- [Document text]:
----
Walter Goodman (critic)

Walter Goodman (1927–2002) was a television critic for the New York Times. The Forbes Media Guide Five Hundred, 1994 states:

Intelligently covering TV, Goodman always delves beneath the surface with originality and wisdom. He analyzes what's on, who produces it, and who watches it. But he mixes heavy prose with a wit so dry it often fails to amuse, and his cerebral style weighs down, his complex, cynical pronouncements about what's wrong with the world....Goodman reliably reviews documentaries and other challenging TV fare, providing a valuable resource to intelligent viewers.[1]

Goodman was born in New York on Aug. 22, 1927. He graduated as a journalism major from Syracuse University. After writing a novel he decided was not worth publishing, he moved to London as an editor for the Foreign Broadcast Information Service, a bureau of the American Central Intelligence Agency that that monitored radio news content. He returned to New York and held various positions writing and editing for magazines such as The New Republic, Redbook and Playboy. He then took positions at the New York Times, Newsweek and WNET television. He finished his career at The Times as a critic and increasingly specialized on television, with a focus on news and documentary programs.
----
- [What this exercise asks]:
1/ According to the Walter Goodman text, which university did Goodman graduate from?
2/ In the Walter Goodman text, why does the quoted media guide call Goodman a valuable resource to intelligent viewers?
3/ Copy the stretch of the Walter Goodman text from "Goodman was born" through "and documentary programs.".
The records have no connection to the Walter Goodman text.

Page-level text extractions:
----
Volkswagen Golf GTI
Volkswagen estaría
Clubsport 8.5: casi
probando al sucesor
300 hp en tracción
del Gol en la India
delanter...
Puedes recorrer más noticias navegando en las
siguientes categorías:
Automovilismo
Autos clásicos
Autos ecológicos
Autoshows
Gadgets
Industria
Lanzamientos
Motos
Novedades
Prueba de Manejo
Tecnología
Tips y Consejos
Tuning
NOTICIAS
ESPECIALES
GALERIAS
----
- [Written responses]:
1/ Syracuse University, where he majored in journalism.

2/ The guide says he reliably reviews documentaries and other challenging TV fare. It calls him a valuable resource to intelligent viewers because of that.

3/
Goodman was born in New York on Aug. 22, 1927. He graduated as a journalism major from Syracuse University. After writing a novel he decided was not worth publishing, he moved to London as an editor for the Foreign Broadcast Information Service, a bureau of the American Central Intelligence Agency that that monitored radio news content. He returned to New York and held various positions writing and editing for magazines such as The New Republic, Redbook and Playboy. He then took positions at the New York Times, Newsweek and WNET television. He finished his career at The Times as a critic and increasingly specialized on television, with a focus on news and documentary programs.